=== Source material ===

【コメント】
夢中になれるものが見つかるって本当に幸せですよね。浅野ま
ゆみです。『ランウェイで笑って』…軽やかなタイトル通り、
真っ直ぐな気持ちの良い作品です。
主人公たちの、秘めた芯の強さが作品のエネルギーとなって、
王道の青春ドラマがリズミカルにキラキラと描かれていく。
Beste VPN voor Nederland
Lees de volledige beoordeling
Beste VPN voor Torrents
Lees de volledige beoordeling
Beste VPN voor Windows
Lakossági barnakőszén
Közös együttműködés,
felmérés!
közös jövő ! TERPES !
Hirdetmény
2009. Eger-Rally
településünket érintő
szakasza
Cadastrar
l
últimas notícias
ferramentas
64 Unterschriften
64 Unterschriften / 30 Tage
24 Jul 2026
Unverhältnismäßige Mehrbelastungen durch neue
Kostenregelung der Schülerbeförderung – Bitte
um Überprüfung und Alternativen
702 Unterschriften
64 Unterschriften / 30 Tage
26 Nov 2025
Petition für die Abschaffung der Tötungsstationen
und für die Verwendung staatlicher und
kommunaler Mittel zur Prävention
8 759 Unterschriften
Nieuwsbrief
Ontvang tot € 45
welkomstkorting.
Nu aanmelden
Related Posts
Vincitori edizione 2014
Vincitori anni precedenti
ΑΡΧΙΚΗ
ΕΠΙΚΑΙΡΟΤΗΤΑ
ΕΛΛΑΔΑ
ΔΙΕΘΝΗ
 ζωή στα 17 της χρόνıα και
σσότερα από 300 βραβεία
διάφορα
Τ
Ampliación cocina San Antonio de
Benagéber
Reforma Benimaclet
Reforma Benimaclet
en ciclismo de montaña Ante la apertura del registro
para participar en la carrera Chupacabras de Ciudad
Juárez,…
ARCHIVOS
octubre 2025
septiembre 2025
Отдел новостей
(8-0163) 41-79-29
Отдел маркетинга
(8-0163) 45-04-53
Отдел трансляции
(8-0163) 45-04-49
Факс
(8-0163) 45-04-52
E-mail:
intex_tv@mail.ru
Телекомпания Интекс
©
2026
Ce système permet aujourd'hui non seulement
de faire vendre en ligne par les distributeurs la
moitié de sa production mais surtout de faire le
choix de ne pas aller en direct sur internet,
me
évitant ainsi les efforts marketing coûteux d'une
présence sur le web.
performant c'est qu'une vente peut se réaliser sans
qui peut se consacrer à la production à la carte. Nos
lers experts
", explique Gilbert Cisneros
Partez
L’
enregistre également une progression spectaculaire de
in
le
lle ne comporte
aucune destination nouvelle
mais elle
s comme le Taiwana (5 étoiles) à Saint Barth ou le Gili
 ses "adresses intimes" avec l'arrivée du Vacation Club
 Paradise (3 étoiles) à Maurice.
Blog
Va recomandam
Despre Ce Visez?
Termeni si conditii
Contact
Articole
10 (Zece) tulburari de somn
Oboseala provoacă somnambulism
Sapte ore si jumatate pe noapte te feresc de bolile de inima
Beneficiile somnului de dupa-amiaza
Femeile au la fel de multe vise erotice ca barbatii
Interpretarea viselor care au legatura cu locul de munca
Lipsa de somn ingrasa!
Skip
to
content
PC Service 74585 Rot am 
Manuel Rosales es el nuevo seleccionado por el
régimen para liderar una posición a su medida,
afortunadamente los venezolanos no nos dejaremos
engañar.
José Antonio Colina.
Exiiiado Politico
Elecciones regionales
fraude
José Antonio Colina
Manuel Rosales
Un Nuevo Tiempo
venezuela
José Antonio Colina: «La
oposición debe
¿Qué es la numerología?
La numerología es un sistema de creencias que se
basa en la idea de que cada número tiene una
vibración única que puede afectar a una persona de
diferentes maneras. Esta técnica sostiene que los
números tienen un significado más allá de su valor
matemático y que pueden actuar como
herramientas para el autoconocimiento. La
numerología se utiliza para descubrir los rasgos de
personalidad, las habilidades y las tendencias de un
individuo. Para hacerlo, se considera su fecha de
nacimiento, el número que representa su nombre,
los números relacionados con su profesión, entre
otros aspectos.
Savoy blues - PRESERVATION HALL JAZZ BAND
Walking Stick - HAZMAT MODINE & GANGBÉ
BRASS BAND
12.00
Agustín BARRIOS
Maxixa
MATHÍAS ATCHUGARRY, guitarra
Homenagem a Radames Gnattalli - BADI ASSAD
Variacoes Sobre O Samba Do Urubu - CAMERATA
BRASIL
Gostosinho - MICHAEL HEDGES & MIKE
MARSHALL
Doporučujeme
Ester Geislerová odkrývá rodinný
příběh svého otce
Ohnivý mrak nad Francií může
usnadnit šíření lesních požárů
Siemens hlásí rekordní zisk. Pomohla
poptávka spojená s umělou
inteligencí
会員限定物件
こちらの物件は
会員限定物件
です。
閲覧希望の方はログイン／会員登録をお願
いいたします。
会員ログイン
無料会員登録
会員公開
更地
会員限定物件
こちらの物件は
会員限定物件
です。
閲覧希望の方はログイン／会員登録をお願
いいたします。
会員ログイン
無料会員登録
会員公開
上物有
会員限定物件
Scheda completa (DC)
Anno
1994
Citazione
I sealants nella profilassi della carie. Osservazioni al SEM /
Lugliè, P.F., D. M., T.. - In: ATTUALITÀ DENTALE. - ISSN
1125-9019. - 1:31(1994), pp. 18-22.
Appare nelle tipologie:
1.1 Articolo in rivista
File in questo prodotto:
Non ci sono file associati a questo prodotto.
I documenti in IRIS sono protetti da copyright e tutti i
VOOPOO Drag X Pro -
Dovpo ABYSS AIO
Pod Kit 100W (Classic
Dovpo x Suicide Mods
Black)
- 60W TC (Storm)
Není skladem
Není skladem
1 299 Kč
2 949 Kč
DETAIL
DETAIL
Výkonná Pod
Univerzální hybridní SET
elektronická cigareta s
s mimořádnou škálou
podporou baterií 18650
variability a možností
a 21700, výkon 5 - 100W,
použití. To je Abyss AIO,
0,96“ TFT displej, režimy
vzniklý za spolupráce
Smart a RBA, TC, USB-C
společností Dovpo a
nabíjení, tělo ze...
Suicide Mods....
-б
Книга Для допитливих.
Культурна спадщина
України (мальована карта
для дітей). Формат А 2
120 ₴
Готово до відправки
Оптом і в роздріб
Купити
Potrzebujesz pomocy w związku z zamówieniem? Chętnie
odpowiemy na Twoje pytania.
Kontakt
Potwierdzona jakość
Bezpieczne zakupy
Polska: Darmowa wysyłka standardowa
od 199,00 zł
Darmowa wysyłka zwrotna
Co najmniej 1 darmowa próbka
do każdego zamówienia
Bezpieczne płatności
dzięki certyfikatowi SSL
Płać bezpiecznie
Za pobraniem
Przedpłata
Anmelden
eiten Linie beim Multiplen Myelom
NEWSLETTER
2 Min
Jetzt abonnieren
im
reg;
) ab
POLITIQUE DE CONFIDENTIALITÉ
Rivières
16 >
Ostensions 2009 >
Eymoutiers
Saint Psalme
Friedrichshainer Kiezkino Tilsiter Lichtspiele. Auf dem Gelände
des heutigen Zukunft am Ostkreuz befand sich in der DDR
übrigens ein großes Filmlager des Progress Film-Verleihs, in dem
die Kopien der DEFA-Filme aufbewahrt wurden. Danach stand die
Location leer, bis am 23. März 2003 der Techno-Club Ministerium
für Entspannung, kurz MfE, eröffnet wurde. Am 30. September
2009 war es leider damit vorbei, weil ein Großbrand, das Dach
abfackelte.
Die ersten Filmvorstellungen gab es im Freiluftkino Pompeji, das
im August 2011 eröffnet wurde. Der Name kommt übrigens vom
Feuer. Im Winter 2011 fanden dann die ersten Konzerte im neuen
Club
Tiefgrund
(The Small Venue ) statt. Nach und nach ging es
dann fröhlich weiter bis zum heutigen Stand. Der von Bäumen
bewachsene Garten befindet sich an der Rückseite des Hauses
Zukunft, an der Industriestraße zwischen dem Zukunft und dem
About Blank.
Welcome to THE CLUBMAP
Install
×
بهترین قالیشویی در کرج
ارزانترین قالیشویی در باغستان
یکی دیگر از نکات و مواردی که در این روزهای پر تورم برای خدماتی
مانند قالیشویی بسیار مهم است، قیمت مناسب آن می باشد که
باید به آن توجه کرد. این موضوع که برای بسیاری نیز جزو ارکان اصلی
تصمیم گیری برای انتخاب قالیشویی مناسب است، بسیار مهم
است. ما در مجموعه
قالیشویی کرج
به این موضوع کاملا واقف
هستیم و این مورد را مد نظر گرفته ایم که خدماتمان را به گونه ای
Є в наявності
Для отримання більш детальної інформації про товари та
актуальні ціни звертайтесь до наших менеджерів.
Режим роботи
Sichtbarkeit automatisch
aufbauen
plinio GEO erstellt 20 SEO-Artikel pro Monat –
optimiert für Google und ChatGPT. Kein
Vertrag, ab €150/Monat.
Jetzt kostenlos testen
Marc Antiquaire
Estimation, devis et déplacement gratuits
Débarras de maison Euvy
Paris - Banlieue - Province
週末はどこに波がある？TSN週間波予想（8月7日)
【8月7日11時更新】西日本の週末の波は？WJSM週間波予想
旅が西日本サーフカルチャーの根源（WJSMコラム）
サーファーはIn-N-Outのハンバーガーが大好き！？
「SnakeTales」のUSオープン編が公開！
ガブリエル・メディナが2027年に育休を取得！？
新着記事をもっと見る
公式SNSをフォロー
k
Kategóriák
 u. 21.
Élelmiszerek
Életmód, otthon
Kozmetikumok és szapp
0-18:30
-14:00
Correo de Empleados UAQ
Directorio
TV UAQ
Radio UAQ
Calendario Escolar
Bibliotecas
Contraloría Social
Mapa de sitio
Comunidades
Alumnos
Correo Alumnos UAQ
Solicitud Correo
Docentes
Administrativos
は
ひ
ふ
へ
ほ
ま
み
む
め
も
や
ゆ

===

Exercise aim: From the data above, reproduce word for word the lines running from the line with "s mimořádnou škálou" to the line with "مانند قالیشویی بسیار", ends included.

Output:
s mimořádnou škálou
podporou baterií 18650
variability a možností
a 21700, výkon 5 - 100W,
použití. To je Abyss AIO,
0,96“ TFT displej, režimy
vzniklý za spolupráce
Smart a RBA, TC, USB-C
společností Dovpo a
nabíjení, tělo ze...
Suicide Mods....
-б
Книга Для допитливих.
Культурна спадщина
України (мальована карта
для дітей). Формат А 2
120 ₴
Готово до відправки
Оптом і в роздріб
Купити
Potrzebujesz pomocy w związku z zamówieniem? Chętnie
odpowiemy na Twoje pytania.
Kontakt
Potwierdzona jakość
Bezpieczne zakupy
Polska: Darmowa wysyłka standardowa
od 199,00 zł
Darmowa wysyłka zwrotna
Co najmniej 1 darmowa próbka
do każdego zamówienia
Bezpieczne płatności
dzięki certyfikatowi SSL
Płać bezpiecznie
Za pobraniem
Przedpłata
Anmelden
eiten Linie beim Multiplen Myelom
NEWSLETTER
2 Min
Jetzt abonnieren
im
reg;
) ab
POLITIQUE DE CONFIDENTIALITÉ
Rivières
16 >
Ostensions 2009 >
Eymoutiers
Saint Psalme
Friedrichshainer Kiezkino Tilsiter Lichtspiele. Auf dem Gelände
des heutigen Zukunft am Ostkreuz befand sich in der DDR
übrigens ein großes Filmlager des Progress Film-Verleihs, in dem
die Kopien der DEFA-Filme aufbewahrt wurden. Danach stand die
Location leer, bis am 23. März 2003 der Techno-Club Ministerium
für Entspannung, kurz MfE, eröffnet wurde. Am 30. September
2009 war es leider damit vorbei, weil ein Großbrand, das Dach
abfackelte.
Die ersten Filmvorstellungen gab es im Freiluftkino Pompeji, das
im August 2011 eröffnet wurde. Der Name kommt übrigens vom
Feuer. Im Winter 2011 fanden dann die ersten Konzerte im neuen
Club
Tiefgrund
(The Small Venue ) statt. Nach und nach ging es
dann fröhlich weiter bis zum heutigen Stand. Der von Bäumen
bewachsene Garten befindet sich an der Rückseite des Hauses
Zukunft, an der Industriestraße zwischen dem Zukunft und dem
About Blank.
Welcome to THE CLUBMAP
Install
×
بهترین قالیشویی در کرج
ارزانترین قالیشویی در باغستان
یکی دیگر از نکات و مواردی که در این روزهای پر تورم برای خدماتی
مانند قالیشویی بسیار مهم است، قیمت مناسب آن می باشد که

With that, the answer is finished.